Population (2025-01-01)
- • Total: 900
- • Density: 250/km^{2} (660/sq mi)
- Time zone: UTC+1 (CET)
- • Summer (DST): UTC+2 (CEST)
- Postal code: 739 04
- Website: prazmo.cz

= Pražmo =

Pražmo is a municipality and village in Frýdek-Místek District in the Moravian-Silesian Region of the Czech Republic. It has about 900 inhabitants.

==Geography==
Pražmo is located about 12 km southeast of Frýdek-Místek and 26 km southeast of Ostrava, in the historical region of Cieszyn Silesia. It lies mostly in the Moravian-Silesian Beskids, only the northern part lies in the Moravian-Silesian Foothills. The highest point is the Obora mountain at 709 m above sea level.
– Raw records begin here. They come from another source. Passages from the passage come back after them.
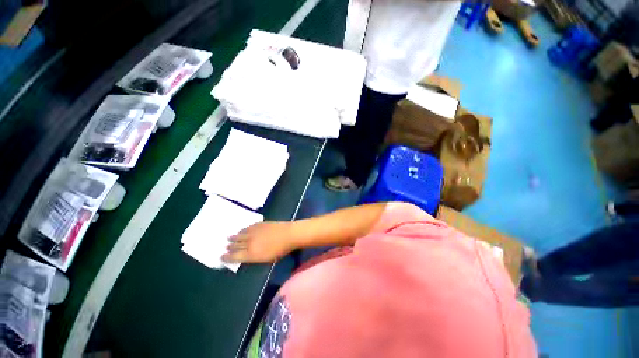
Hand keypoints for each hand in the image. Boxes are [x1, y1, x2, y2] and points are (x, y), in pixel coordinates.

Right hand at [222, 222, 296, 262]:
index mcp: (251, 254)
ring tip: (229, 238)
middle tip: (225, 247)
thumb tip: (246, 256)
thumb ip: (255, 257)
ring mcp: (254, 232)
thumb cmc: (281, 250)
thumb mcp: (267, 259)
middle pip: (235, 245)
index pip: (234, 256)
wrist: (289, 234)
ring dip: (234, 237)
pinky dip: (242, 230)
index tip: (221, 257)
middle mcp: (249, 243)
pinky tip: (241, 230)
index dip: (226, 257)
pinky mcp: (258, 224)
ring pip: (239, 235)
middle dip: (229, 247)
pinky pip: (247, 227)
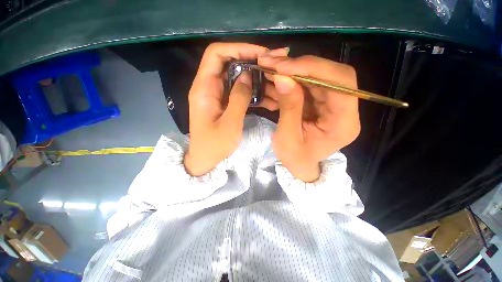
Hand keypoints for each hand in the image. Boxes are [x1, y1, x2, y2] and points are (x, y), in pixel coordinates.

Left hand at [184, 43, 268, 175]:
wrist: (205, 158)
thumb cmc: (214, 145)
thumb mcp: (230, 123)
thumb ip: (238, 98)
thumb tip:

The municipality is situated between the Morávka and Mohelnice rivers near their confluence, but none of this rivers flows through the municipal territory.

==History==
Pražmo was established in between Raškovice and Morávka in 1777 of the initiative of the owner of the Friedek state country, Jan Nepomuk of Pražma, hence the name of the village. After World War I and fall of Austria-Hungary, it became a part of Czechoslovakia.

==Transport==
There are no railways or major roads passing through the municipality.

==Sights==
The main landmark of Pražmo is the Church of Saint John of Nepomuk. It was built in 1807–1817.